Endings, Beginnings is a mopey, tone-deaf slog that misunderstands its audience and its purpose. It’s like an entire set of Morrissey covers played on kazoo in the middle of a sports bar on Super Bowl Sunday. With a cast of beautiful people (including Shailene Woodley, Sebastian Stan, and Jamie Dornan), the film is an interminable look at a young woman’s tumultuous life post break-up, as she deals with past trauma, current crises, family, love, work, and art.

Taking place over roughly the course of a year, Endings, Beginnings starts around the Christmas season when Daphne (Woodley) breaks up with her long-term boyfriend (Matthew Gray Gubler, also beautiful) and moves in with her pregnant half-sister and her family. At a New Year’s Eve party she meets both Jack (Dornan) and Frank (Stan), two characters nearly indistinguishable from each other, save for the fact that one has a dog and a beard. Daphne begins casually dating each man without realizing they are close friends. And though the film  tries to deconstruct the double standards applied to women (i.e. how they should act following a break-up, dating multiple men, etc.), it also re-affirms prevailing patriarchal notions, most notably, creepy-ass dudes whose creepy-ass antics are played as cute or romantic. While Frank begins texting Daphne without ever being given her phone number, Jack raises his red flag even higher by showing up at her work after getting the intel from a mutual friend.

Co-written by Jardine Libaire and director Drake Doremus, Endings, Beginnings is a flimsy pastiche of angsty relationship dramas. Every romantic encounter is limp and stale, with characters speaking in ways that no one ever does. When Daphne first meets Frank, it is supposed to be a flirty chat about how devastatingly sad Daphne has become. This signal of pain and trauma should be seen as a moment of empathy, but Endings, Beginnings treats it as an adorable meet cute. And this early inability to translate Daphne’s emotional state from script to screen is a harbinger of larger troubles at work in the film. All of Daphne’s deep traumas—which aren’t ever fully explained but mostly revolve around a traumatic break-up and a tumultuous relationship with her mother—are played like character quirks, meant as short-hand for her state of mind but never explored.
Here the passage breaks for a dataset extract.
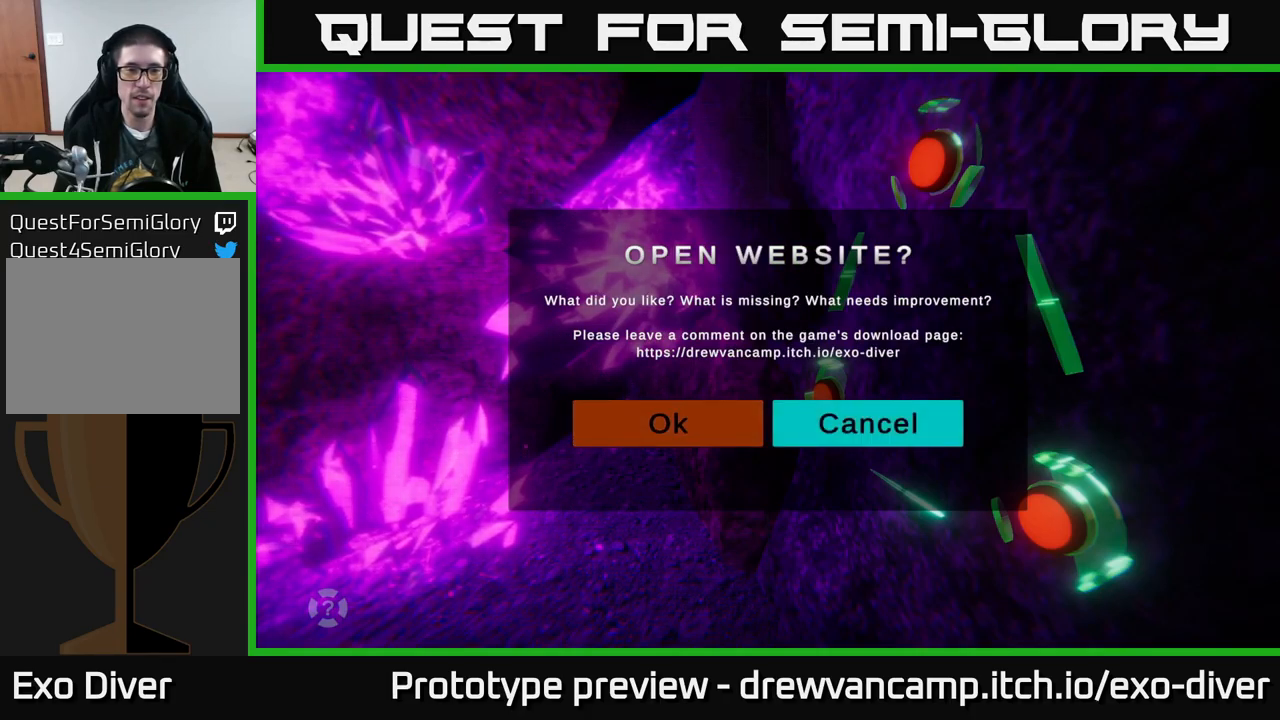
{"buttons": [], "left_stick": "center", "right_stick": "center", "events": [[66, "left_stick", "left"], [283, "left_stick", "right"], [466, "left_stick", "center"]]}
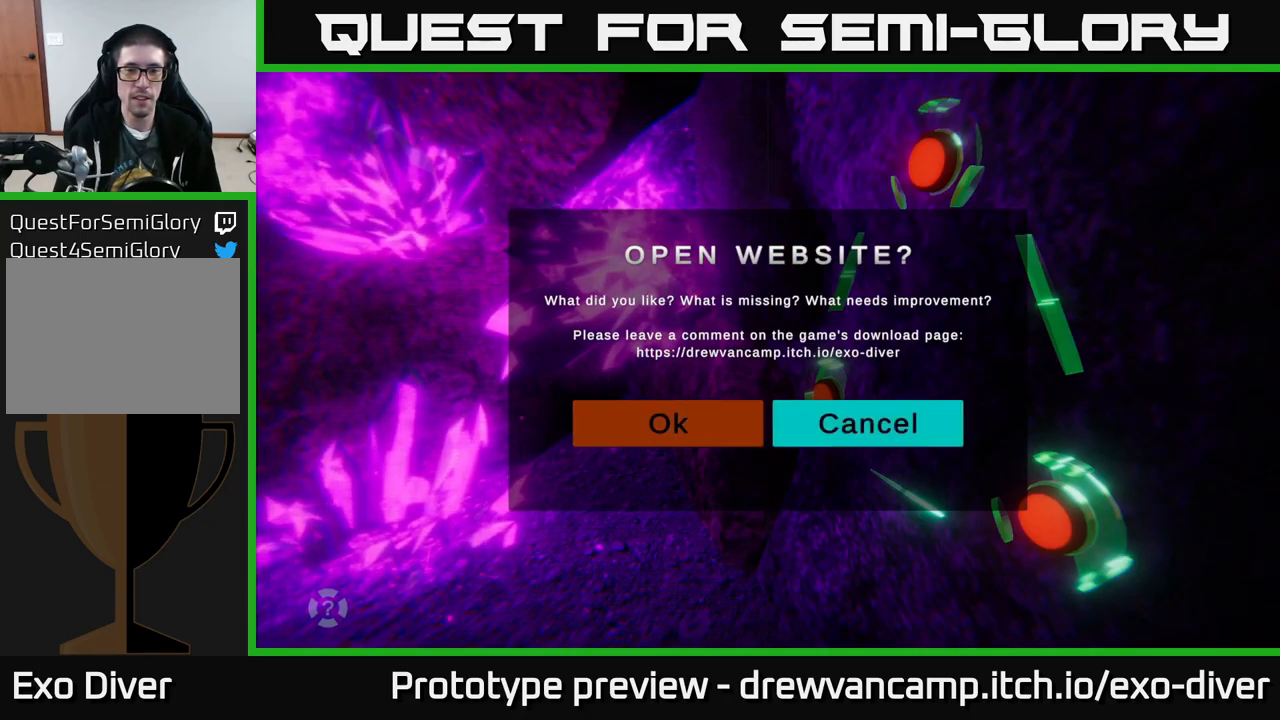
{"buttons": [], "left_stick": "right", "right_stick": "center", "events": [[67, "left_stick", "left"], [217, "left_stick", "center"], [300, "left_stick", "right"]]}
Endings, Beginnings is also just kind of grating—and not only because of the film’s obnoxious needle-drop soundtrack with over-the-counter guitar licks and melodramatic piano riffs that sound like they were written for car commercials. So much of the story is foisted upon the viewer, leaving little room for nuance. Kyra Sedgewick, playing the thankless role of friend/confidant, exists only as a springboard for Daphne to vomit up the film’s central themes (“One minute I’m having a panic attack and the next I’m high on the chaos” or “I don’t know how to say no, or how to stop, or be okay with what I have” are two of the lines that Sedgewick has to silently nod along to). But more than anything, Endings, Beginnings seems confused at what it wants to be, stuck somewhere between a romantic-comedy formula and an introspective character study that can’t ever find its footing. Though it leans more towards romance, all of the sensuality in the movie is stilted and prosaic. The sex scenes, meant to skew erotic, are blocked and shot in ways that feel voyeuristic and uncomfortable rather than romantic and sexy.

The most unfortunate part of Endings, Beginnings is the clear evidence of passion behind the project. It was written from a place of personal pain and experience. Unfortunately, when the cameras started to roll, that clear perspective was lost somewhere in the process and the result is a meandering film that simmers but never boils.